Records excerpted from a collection
Start of Block
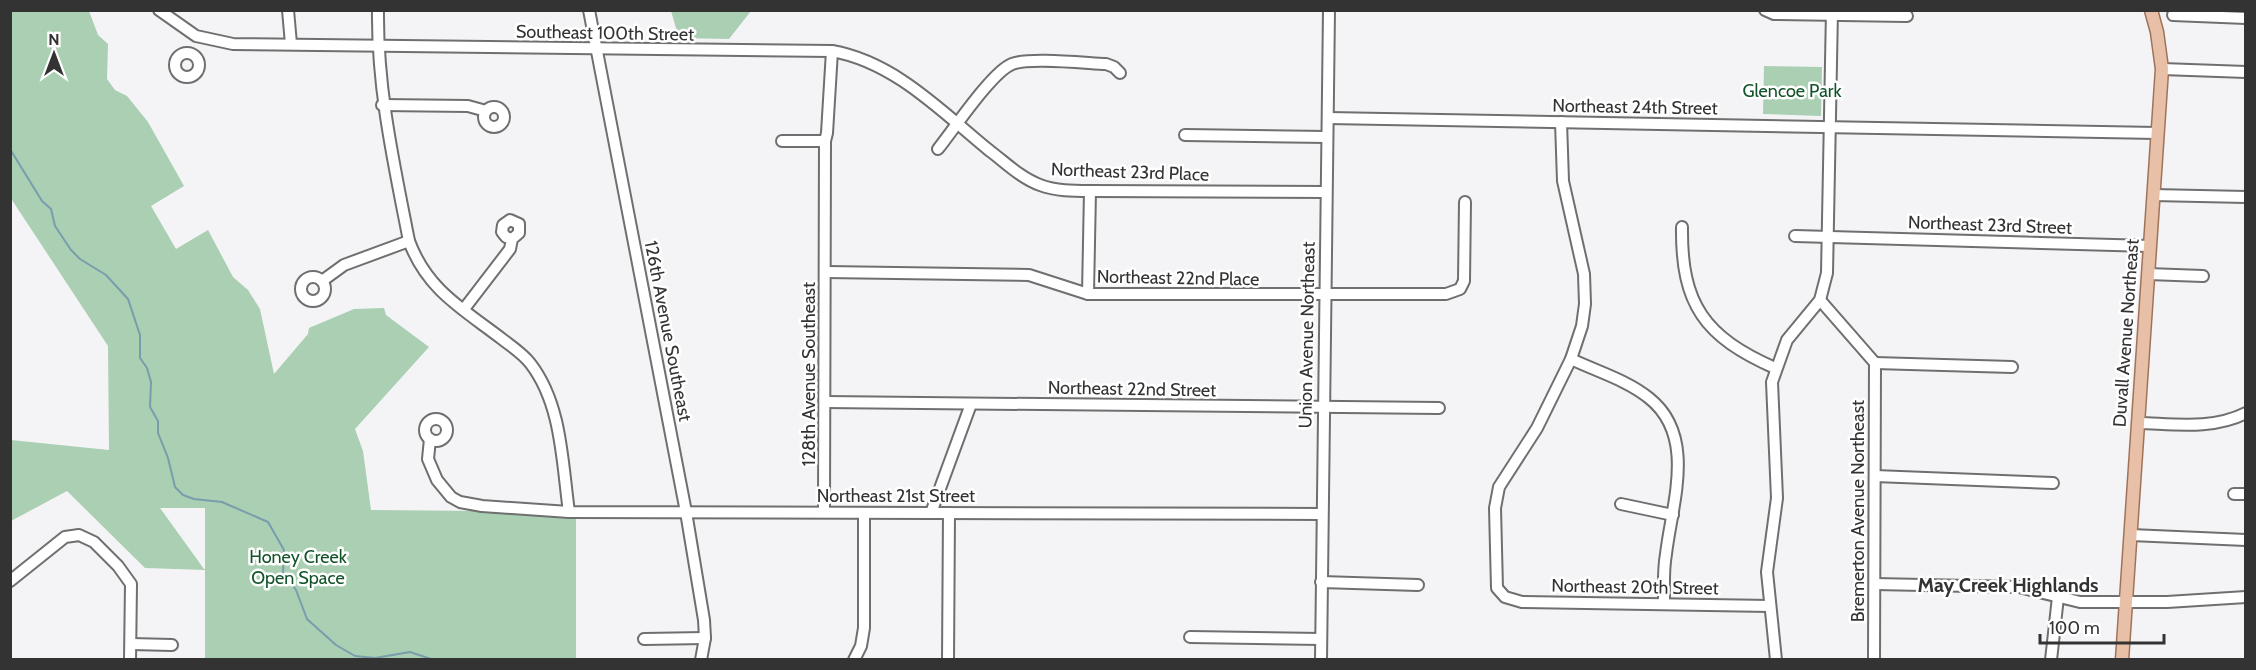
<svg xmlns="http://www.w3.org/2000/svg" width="2256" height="670" viewBox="0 0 2256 670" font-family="Cabin,sans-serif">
<rect width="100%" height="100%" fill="#f4f4f6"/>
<g fill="#abcfb3" fill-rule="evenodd">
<path d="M11,11h78l9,24 10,9 -1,35 8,11 12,6 21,26 36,64 -33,20 25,43 32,-19 25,47 15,13 12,19 14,65 34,-40 1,-6 45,-19 30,-1 2,7 43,32 -74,82 8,22 8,59 205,2v147h-371v-89l-60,-2 -78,-77 -56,30v-81l98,10 -1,-104 -98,-149zM160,508h45v61h-1z"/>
<polygon points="671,11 671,10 751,11 729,39 679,38"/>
<polygon points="1764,66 1822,67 1821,116 1763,114"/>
</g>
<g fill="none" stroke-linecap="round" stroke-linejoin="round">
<polyline stroke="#789dad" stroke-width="2" points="10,149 42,201 51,209 55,226 71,250 80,259 106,275 128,299 140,335 140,358 147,368 151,382 150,407 158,421 158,433 168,458 175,487 183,495 194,499 222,502 268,522 284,550 283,572 296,590 307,619 336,645 355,656 375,658 410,652 434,660"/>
<g stroke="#6f6f70" stroke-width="14">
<g id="minor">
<path d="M159,10l37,26 37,8 599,7c63,11 110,61 158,100 16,12 31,27 50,34 16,6 33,6 50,6l236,1"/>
<polyline points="288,10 291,44"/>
<path d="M378,10c-1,79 16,154 31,231 18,49 54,68 93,98 9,7 20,14 28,24 32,41 32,99 39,149"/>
<polyline points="589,10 686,512 704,620 705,638 701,660"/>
<polyline points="1765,10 1774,14 1907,16"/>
<polyline points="2173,15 2246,18"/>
<circle cx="187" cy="65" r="12"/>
<polyline points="2162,69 2246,72"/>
<polyline points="382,105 468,106 486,111"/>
<circle cx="494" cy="117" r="10"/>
<polyline points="1328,118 2157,133"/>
<polyline points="1561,122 1563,181 1584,274 1585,304 1582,326 1571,359 1537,428 1499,487 1495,508 1497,588 1505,597 1522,602 1770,606"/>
<polyline points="1185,135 1327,137"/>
<polyline points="782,141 825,141"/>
<path d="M938,149c16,-20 54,-77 74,-85 17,-7 72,-1 94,0l8,3 6,6"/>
<polyline points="2153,195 2246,197"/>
<path d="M1682,227c-1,78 23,110 93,141"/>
<polyline points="1795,236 2150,246"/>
<polyline points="826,272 1029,275 1088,294 1446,294 1460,289 1464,281 1465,202"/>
<polyline points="2148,274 2203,276"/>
<circle cx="313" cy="289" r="12"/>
<polyline points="322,281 344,265 409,241"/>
<polyline points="1088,294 1090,191"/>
<polyline points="1820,300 1875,363"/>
<polyline points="464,309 510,249 512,239 519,233 519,224 510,220 503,225 502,232 506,237 512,239"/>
<path d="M1571,359c25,12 56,21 78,39 48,38 23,105 17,156 -3,16 -2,33 -2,50"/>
<polyline points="1875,363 2012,367"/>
<polyline points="825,402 1439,408"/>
<circle cx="436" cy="430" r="11"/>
<path d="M2139,423c36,1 73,7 107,-10"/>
<polyline points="430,439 428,459 437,480 451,497 460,502 482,506 569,512 1321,514"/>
<polyline points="1875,476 2053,483"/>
<polyline points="2234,494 2246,494"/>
<polyline points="1621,504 1673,515"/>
<polyline points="824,512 825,141 827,133 832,51"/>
<polyline points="931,513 971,404"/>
<polyline points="2131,535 2246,540"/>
<polyline points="10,581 65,537 79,535 94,542 118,566 131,584 130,660"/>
<polyline points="1321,582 1418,585"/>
<polyline points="1875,584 2019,587 2080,602 2167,602 2246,597"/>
<polyline points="1190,637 1321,639"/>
<polyline points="644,639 705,638"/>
<polyline points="131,644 172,645"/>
<polyline points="854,660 861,646 864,628 864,513"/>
<polyline points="948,660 949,513"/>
<polyline points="1321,660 1329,10"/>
<polyline points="1776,660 1767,572 1777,498 1772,382 1787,340 1820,300 1827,273 1832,10"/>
<polyline points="1874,660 1875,363"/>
<polyline points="2051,660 2058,597"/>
</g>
</g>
<g stroke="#9f735a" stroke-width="15">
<polyline id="major" points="2122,660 2162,69 2157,32 2151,10"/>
</g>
<use href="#minor" stroke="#fff" stroke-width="10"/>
<use href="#major" stroke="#e8c0a8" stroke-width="12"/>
</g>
<g text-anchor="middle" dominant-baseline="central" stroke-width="5" stroke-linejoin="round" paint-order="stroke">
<g font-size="18" fill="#333334" stroke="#fff">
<text transform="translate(605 33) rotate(1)">Southeast 100th Street</text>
<text transform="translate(1635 107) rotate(1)">Northeast 24th Street</text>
<text transform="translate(1130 172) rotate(2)">Northeast 23rd Place</text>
<text transform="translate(1990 225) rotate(2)">Northeast 23rd Street</text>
<text transform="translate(1178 278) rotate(1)">Northeast 22nd Place</text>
<text transform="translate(668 331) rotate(79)">126th Avenue Southeast</text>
<text transform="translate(2126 333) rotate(-86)">Duvall Avenue Northeast</text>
<text transform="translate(1307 335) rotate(-89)">Union Avenue Northeast</text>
<text transform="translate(809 374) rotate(-90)">128th Avenue Southeast</text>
<text transform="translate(1132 389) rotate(1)">Northeast 22nd Street</text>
<text x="896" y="496">Northeast 21st Street</text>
<text transform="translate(1858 511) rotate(-90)">Bremerton Avenue Northeast</text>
<text transform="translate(1635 587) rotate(1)">Northeast 20th Street</text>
</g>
<g font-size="18" fill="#12532a" stroke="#fff">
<text x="1792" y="91">Glencoe Park</text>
<text x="298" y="557">Honey Creek<tspan x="298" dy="21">Open Space</tspan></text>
</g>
<g font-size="20" font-weight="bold" fill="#333334" stroke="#fff">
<text x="2008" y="585">May Creek Highlands</text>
</g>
</g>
<rect width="2256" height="670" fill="none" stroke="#333334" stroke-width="24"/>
<g transform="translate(54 54)" stroke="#ffffff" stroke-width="4.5" paint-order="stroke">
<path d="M0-4.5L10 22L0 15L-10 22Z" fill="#333334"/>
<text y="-9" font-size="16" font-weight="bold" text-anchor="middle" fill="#333334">N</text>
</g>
<path d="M2040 634v9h124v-9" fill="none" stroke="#333334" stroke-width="3"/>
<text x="2049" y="634" font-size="18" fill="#333334" stroke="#ffffff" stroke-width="4.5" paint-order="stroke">100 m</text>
</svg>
End of Block
### [Problem]
Exact copy, no pictures: please print every record above as written.

### [Finished task]
<svg xmlns="http://www.w3.org/2000/svg" width="2256" height="670" viewBox="0 0 2256 670" font-family="Cabin,sans-serif">
<rect width="100%" height="100%" fill="#f4f4f6"/>
<g fill="#abcfb3" fill-rule="evenodd">
<path d="M11,11h78l9,24 10,9 -1,35 8,11 12,6 21,26 36,64 -33,20 25,43 32,-19 25,47 15,13 12,19 14,65 34,-40 1,-6 45,-19 30,-1 2,7 43,32 -74,82 8,22 8,59 205,2v147h-371v-89l-60,-2 -78,-77 -56,30v-81l98,10 -1,-104 -98,-149zM160,508h45v61h-1z"/>
<polygon points="671,11 671,10 751,11 729,39 679,38"/>
<polygon points="1764,66 1822,67 1821,116 1763,114"/>
</g>
<g fill="none" stroke-linecap="round" stroke-linejoin="round">
<polyline stroke="#789dad" stroke-width="2" points="10,149 42,201 51,209 55,226 71,250 80,259 106,275 128,299 140,335 140,358 147,368 151,382 150,407 158,421 158,433 168,458 175,487 183,495 194,499 222,502 268,522 284,550 283,572 296,590 307,619 336,645 355,656 375,658 410,652 434,660"/>
<g stroke="#6f6f70" stroke-width="14">
<g id="minor">
<path d="M159,10l37,26 37,8 599,7c63,11 110,61 158,100 16,12 31,27 50,34 16,6 33,6 50,6l236,1"/>
<polyline points="288,10 291,44"/>
<path d="M378,10c-1,79 16,154 31,231 18,49 54,68 93,98 9,7 20,14 28,24 32,41 32,99 39,149"/>
<polyline points="589,10 686,512 704,620 705,638 701,660"/>
<polyline points="1765,10 1774,14 1907,16"/>
<polyline points="2173,15 2246,18"/>
<circle cx="187" cy="65" r="12"/>
<polyline points="2162,69 2246,72"/>
<polyline points="382,105 468,106 486,111"/>
<circle cx="494" cy="117" r="10"/>
<polyline points="1328,118 2157,133"/>
<polyline points="1561,122 1563,181 1584,274 1585,304 1582,326 1571,359 1537,428 1499,487 1495,508 1497,588 1505,597 1522,602 1770,606"/>
<polyline points="1185,135 1327,137"/>
<polyline points="782,141 825,141"/>
<path d="M938,149c16,-20 54,-77 74,-85 17,-7 72,-1 94,0l8,3 6,6"/>
<polyline points="2153,195 2246,197"/>
<path d="M1682,227c-1,78 23,110 93,141"/>
<polyline points="1795,236 2150,246"/>
<polyline points="826,272 1029,275 1088,294 1446,294 1460,289 1464,281 1465,202"/>
<polyline points="2148,274 2203,276"/>
<circle cx="313" cy="289" r="12"/>
<polyline points="322,281 344,265 409,241"/>
<polyline points="1088,294 1090,191"/>
<polyline points="1820,300 1875,363"/>
<polyline points="464,309 510,249 512,239 519,233 519,224 510,220 503,225 502,232 506,237 512,239"/>
<path d="M1571,359c25,12 56,21 78,39 48,38 23,105 17,156 -3,16 -2,33 -2,50"/>
<polyline points="1875,363 2012,367"/>
<polyline points="825,402 1439,408"/>
<circle cx="436" cy="430" r="11"/>
<path d="M2139,423c36,1 73,7 107,-10"/>
<polyline points="430,439 428,459 437,480 451,497 460,502 482,506 569,512 1321,514"/>
<polyline points="1875,476 2053,483"/>
<polyline points="2234,494 2246,494"/>
<polyline points="1621,504 1673,515"/>
<polyline points="824,512 825,141 827,133 832,51"/>
<polyline points="931,513 971,404"/>
<polyline points="2131,535 2246,540"/>
<polyline points="10,581 65,537 79,535 94,542 118,566 131,584 130,660"/>
<polyline points="1321,582 1418,585"/>
<polyline points="1875,584 2019,587 2080,602 2167,602 2246,597"/>
<polyline points="1190,637 1321,639"/>
<polyline points="644,639 705,638"/>
<polyline points="131,644 172,645"/>
<polyline points="854,660 861,646 864,628 864,513"/>
<polyline points="948,660 949,513"/>
<polyline points="1321,660 1329,10"/>
<polyline points="1776,660 1767,572 1777,498 1772,382 1787,340 1820,300 1827,273 1832,10"/>
<polyline points="1874,660 1875,363"/>
<polyline points="2051,660 2058,597"/>
</g>
</g>
<g stroke="#9f735a" stroke-width="15">
<polyline id="major" points="2122,660 2162,69 2157,32 2151,10"/>
</g>
<use href="#minor" stroke="#fff" stroke-width="10"/>
<use href="#major" stroke="#e8c0a8" stroke-width="12"/>
</g>
<g text-anchor="middle" dominant-baseline="central" stroke-width="5" stroke-linejoin="round" paint-order="stroke">
<g font-size="18" fill="#333334" stroke="#fff">
<text transform="translate(605 33) rotate(1)">Southeast 100th Street</text>
<text transform="translate(1635 107) rotate(1)">Northeast 24th Street</text>
<text transform="translate(1130 172) rotate(2)">Northeast 23rd Place</text>
<text transform="translate(1990 225) rotate(2)">Northeast 23rd Street</text>
<text transform="translate(1178 278) rotate(1)">Northeast 22nd Place</text>
<text transform="translate(668 331) rotate(79)">126th Avenue Southeast</text>
<text transform="translate(2126 333) rotate(-86)">Duvall Avenue Northeast</text>
<text transform="translate(1307 335) rotate(-89)">Union Avenue Northeast</text>
<text transform="translate(809 374) rotate(-90)">128th Avenue Southeast</text>
<text transform="translate(1132 389) rotate(1)">Northeast 22nd Street</text>
<text x="896" y="496">Northeast 21st Street</text>
<text transform="translate(1858 511) rotate(-90)">Bremerton Avenue Northeast</text>
<text transform="translate(1635 587) rotate(1)">Northeast 20th Street</text>
</g>
<g font-size="18" fill="#12532a" stroke="#fff">
<text x="1792" y="91">Glencoe Park</text>
<text x="298" y="557">Honey Creek<tspan x="298" dy="21">Open Space</tspan></text>
</g>
<g font-size="20" font-weight="bold" fill="#333334" stroke="#fff">
<text x="2008" y="585">May Creek Highlands</text>
</g>
</g>
<rect width="2256" height="670" fill="none" stroke="#333334" stroke-width="24"/>
<g transform="translate(54 54)" stroke="#ffffff" stroke-width="4.5" paint-order="stroke">
<path d="M0-4.5L10 22L0 15L-10 22Z" fill="#333334"/>
<text y="-9" font-size="16" font-weight="bold" text-anchor="middle" fill="#333334">N</text>
</g>
<path d="M2040 634v9h124v-9" fill="none" stroke="#333334" stroke-width="3"/>
<text x="2049" y="634" font-size="18" fill="#333334" stroke="#ffffff" stroke-width="4.5" paint-order="stroke">100 m</text>
</svg>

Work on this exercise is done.